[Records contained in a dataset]
+ + + + + + +

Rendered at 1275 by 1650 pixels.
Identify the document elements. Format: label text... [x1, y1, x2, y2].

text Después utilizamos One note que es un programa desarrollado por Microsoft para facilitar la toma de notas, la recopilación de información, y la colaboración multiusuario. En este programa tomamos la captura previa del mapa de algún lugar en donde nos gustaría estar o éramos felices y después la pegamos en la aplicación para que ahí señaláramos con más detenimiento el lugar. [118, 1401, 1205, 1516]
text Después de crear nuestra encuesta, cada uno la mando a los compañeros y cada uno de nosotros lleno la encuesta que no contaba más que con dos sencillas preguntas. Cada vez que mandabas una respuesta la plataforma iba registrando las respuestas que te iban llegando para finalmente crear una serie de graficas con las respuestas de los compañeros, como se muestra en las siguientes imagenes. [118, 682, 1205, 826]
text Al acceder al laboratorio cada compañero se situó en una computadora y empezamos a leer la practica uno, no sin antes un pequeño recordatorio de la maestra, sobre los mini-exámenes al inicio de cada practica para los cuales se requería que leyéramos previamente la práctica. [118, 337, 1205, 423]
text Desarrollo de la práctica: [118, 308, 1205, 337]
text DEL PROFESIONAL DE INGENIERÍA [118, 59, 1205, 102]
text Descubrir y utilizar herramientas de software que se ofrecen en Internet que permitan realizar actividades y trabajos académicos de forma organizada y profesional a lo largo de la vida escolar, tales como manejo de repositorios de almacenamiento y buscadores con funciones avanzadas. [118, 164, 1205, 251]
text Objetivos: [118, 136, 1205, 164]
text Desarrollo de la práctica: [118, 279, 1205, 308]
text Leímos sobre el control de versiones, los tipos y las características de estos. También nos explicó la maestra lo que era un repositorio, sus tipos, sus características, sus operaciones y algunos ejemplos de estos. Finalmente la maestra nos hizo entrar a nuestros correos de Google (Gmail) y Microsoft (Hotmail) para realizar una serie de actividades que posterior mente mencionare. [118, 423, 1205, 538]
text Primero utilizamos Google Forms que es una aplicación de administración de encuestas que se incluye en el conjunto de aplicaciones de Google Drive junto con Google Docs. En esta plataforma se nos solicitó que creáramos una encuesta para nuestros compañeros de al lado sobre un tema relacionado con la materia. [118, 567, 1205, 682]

+ + + + + + +

▸ EXERCISE DETAILS:
Please write the entries out again exactly as they stand.

▸ SOLUTION FOR THIS EXERCISE:
Rendered at 1275 by 1650 pixels.
Identify the document elements. Format: label text... [x1, y1, x2, y2].

text Después utilizamos One note que es un programa desarrollado por Microsoft para facilitar la toma de notas, la recopilación de información, y la colaboración multiusuario. En este programa tomamos la captura previa del mapa de algún lugar en donde nos gustaría estar o éramos felices y después la pegamos en la aplicación para que ahí señaláramos con más detenimiento el lugar. [118, 1401, 1205, 1516]
text Después de crear nuestra encuesta, cada uno la mando a los compañeros y cada uno de nosotros lleno la encuesta que no contaba más que con dos sencillas preguntas. Cada vez que mandabas una respuesta la plataforma iba registrando las respuestas que te iban llegando para finalmente crear una serie de graficas con las respuestas de los compañeros, como se muestra en las siguientes imagenes. [118, 682, 1205, 826]
text Al acceder al laboratorio cada compañero se situó en una computadora y empezamos a leer la practica uno, no sin antes un pequeño recordatorio de la maestra, sobre los mini-exámenes al inicio de cada practica para los cuales se requería que leyéramos previamente la práctica. [118, 337, 1205, 423]
text Desarrollo de la práctica: [118, 308, 1205, 337]
text DEL PROFESIONAL DE INGENIERÍA [118, 59, 1205, 102]
text Descubrir y utilizar herramientas de software que se ofrecen en Internet que permitan realizar actividades y trabajos académicos de forma organizada y profesional a lo largo de la vida escolar, tales como manejo de repositorios de almacenamiento y buscadores con funciones avanzadas. [118, 164, 1205, 251]
text Objetivos: [118, 136, 1205, 164]
text Desarrollo de la práctica: [118, 279, 1205, 308]
text Leímos sobre el control de versiones, los tipos y las características de estos. También nos explicó la maestra lo que era un repositorio, sus tipos, sus características, sus operaciones y algunos ejemplos de estos. Finalmente la maestra nos hizo entrar a nuestros correos de Google (Gmail) y Microsoft (Hotmail) para realizar una serie de actividades que posterior mente mencionare. [118, 423, 1205, 538]
text Primero utilizamos Google Forms que es una aplicación de administración de encuestas que se incluye en el conjunto de aplicaciones de Google Drive junto con Google Docs. En esta plataforma se nos solicitó que creáramos una encuesta para nuestros compañeros de al lado sobre un tema relacionado con la materia. [118, 567, 1205, 682]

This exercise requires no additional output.